The answer consists solely of the listing's lines from the first through the line containing "必要がある問題でした。", each reproduced exactly.

── THE DATA ──

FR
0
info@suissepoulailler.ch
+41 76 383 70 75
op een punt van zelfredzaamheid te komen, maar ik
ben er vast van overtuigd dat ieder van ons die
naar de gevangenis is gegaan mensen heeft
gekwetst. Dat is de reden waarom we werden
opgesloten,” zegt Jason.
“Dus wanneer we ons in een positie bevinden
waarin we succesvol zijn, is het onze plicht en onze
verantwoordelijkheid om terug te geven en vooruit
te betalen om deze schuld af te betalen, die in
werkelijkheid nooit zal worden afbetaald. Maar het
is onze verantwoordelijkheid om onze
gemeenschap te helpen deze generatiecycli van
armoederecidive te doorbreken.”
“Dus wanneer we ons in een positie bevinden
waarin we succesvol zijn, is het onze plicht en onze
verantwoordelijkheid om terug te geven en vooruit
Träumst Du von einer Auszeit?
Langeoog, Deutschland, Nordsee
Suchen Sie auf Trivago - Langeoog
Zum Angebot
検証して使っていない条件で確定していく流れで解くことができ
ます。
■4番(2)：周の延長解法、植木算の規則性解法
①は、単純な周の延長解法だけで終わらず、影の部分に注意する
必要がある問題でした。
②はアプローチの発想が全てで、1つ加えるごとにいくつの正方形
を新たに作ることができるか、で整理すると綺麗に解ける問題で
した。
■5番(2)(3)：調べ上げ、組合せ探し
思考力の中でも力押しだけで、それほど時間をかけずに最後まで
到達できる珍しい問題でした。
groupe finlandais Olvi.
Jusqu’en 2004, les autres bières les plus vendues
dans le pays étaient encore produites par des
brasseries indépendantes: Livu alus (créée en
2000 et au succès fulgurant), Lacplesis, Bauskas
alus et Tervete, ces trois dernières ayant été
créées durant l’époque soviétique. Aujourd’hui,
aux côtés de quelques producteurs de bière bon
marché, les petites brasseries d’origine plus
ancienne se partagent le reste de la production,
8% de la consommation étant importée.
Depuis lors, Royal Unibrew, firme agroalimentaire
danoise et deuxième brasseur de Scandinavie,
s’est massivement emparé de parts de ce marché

───

◆ RESULT OF THE EXERCISE
FR
0
info@suissepoulailler.ch
+41 76 383 70 75
op een punt van zelfredzaamheid te komen, maar ik
ben er vast van overtuigd dat ieder van ons die
naar de gevangenis is gegaan mensen heeft
gekwetst. Dat is de reden waarom we werden
opgesloten,” zegt Jason.
“Dus wanneer we ons in een positie bevinden
waarin we succesvol zijn, is het onze plicht en onze
verantwoordelijkheid om terug te geven en vooruit
te betalen om deze schuld af te betalen, die in
werkelijkheid nooit zal worden afbetaald. Maar het
is onze verantwoordelijkheid om onze
gemeenschap te helpen deze generatiecycli van
armoederecidive te doorbreken.”
“Dus wanneer we ons in een positie bevinden
waarin we succesvol zijn, is het onze plicht en onze
verantwoordelijkheid om terug te geven en vooruit
Träumst Du von einer Auszeit?
Langeoog, Deutschland, Nordsee
Suchen Sie auf Trivago - Langeoog
Zum Angebot
検証して使っていない条件で確定していく流れで解くことができ
ます。
■4番(2)：周の延長解法、植木算の規則性解法
①は、単純な周の延長解法だけで終わらず、影の部分に注意する
必要がある問題でした。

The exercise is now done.